Retaining Epic Link in Jira When Default Issue Security Hides the Issue Post-Creation

Summary

This article provides a workaround for the known bug "Epic Link is not saved if the issue security hides the issue after its creation" in Jira. This bug causes the epic link to not be saved when an issue is created and subsequently hidden due to the default issue security settings. JRACLOUD-81396 - Epic Link/ Parent is not saved if the issue security hides the issue after its creation.

Diagnosis

The issue occurs when a user creates an issue with a default issue security that hides the issue from the reporter. The issue is hidden as expected, but the epic link is not saved. This is contrary to the expected result where the epic link should be retained since it is not a post-function.

Cause

The issue arises from the sequence of post-issue creation events in Jira.

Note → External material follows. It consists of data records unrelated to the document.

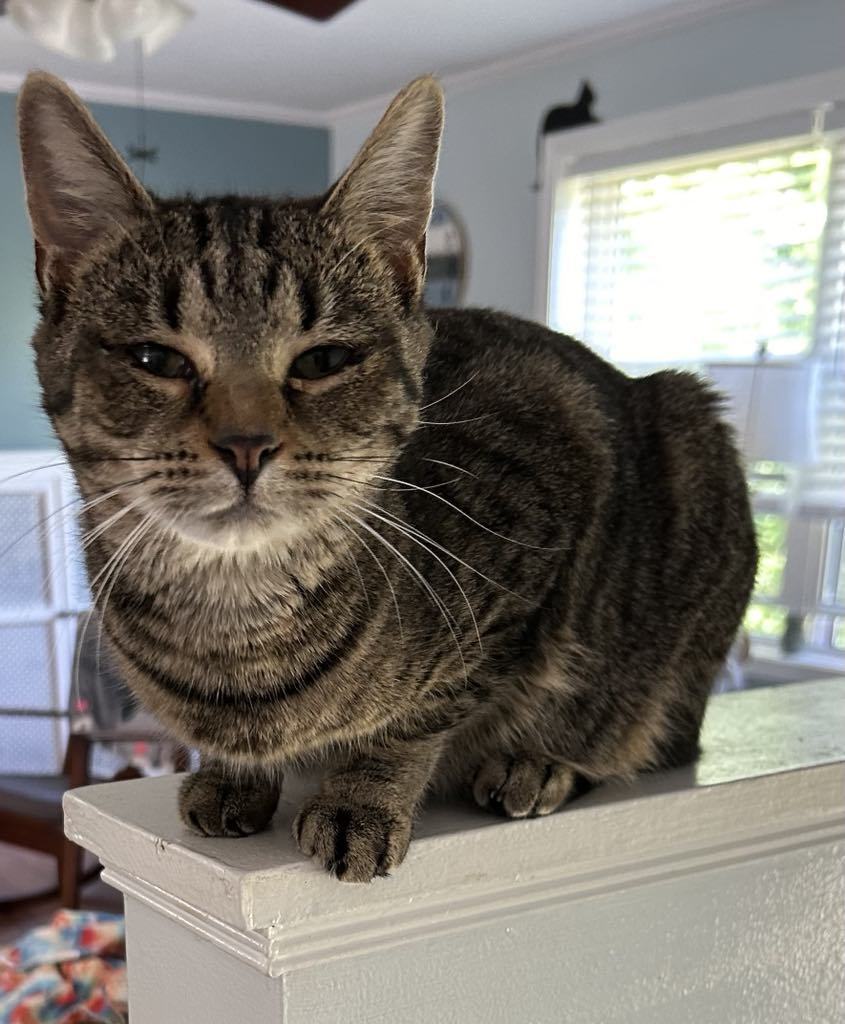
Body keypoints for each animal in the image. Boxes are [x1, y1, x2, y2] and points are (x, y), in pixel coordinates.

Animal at [18, 74, 757, 880]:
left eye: (323, 360)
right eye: (157, 360)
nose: (247, 445)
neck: (235, 638)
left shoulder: (533, 542)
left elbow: (421, 717)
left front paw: (361, 796)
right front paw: (231, 776)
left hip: (690, 448)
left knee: (637, 727)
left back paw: (541, 763)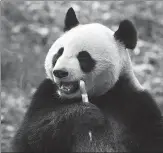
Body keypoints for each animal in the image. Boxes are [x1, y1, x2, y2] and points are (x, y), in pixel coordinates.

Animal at [12, 6, 162, 152]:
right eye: (59, 53)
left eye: (83, 57)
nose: (60, 72)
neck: (99, 97)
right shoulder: (45, 95)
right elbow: (29, 138)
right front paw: (85, 113)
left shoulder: (135, 103)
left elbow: (152, 139)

If a reporter does not select a 'Security Level,' the issue will be set to the default security level. Jira then checks if the issue is a child or parent issue by looking at the Epic Link field. However, Jira handles the Epic Link as a post-execution step and not part of the issue creation process. As a result, if the user cannot access the Epic issue, the link is rejected due to lack of permission, and the issue is created as a standard one. This prevents child issues and their Epic issues from being accessible by the user.

Solution

A possible workaround involves creating an additional issue security level that allows anyone to see the issue and automating the security level change. Follow these steps:

1. Create a new issue security level that allows 'anyone to see the issue.'

2. Create an Automation rule that changes the issue security to the current "default" after issue creation. This hides the issue from users, not in the allowed actors at the security level.

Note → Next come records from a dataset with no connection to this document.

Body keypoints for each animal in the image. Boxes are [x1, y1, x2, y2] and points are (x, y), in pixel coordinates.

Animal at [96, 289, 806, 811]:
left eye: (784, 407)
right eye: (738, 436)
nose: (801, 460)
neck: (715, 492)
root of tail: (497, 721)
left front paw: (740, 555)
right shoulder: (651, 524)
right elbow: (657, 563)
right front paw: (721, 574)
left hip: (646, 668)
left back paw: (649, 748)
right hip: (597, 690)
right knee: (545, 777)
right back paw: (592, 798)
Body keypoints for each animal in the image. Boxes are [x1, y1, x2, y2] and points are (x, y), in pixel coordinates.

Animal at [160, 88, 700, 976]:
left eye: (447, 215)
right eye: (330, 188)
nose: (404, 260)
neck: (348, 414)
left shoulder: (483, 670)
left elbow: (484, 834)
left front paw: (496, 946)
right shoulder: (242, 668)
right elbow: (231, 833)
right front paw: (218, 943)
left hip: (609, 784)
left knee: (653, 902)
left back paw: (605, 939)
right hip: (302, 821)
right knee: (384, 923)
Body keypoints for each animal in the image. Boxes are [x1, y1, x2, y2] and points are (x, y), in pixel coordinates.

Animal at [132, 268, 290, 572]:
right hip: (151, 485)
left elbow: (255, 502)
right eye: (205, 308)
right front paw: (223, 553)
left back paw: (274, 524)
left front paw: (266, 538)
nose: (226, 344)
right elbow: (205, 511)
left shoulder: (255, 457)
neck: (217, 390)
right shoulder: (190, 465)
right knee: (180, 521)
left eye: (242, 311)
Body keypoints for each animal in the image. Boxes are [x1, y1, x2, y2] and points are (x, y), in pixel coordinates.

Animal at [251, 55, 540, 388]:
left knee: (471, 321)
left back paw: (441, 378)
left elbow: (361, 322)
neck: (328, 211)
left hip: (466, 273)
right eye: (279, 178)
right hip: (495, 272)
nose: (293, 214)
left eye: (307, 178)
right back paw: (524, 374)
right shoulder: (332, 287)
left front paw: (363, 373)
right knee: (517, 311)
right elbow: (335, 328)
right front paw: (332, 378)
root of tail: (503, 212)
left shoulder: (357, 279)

With this setup, the Epic link will be retained on issue creation and will be hidden from non-allowed actors after the Automation rule updates the security level.

Disclaimer: Please note that while this workaround is effective, it might lead to an information leak. Regular backlog items that might be sensitive are exposed until the automation runs or if the automation fails. Therefore, use this workaround with caution and only when necessary.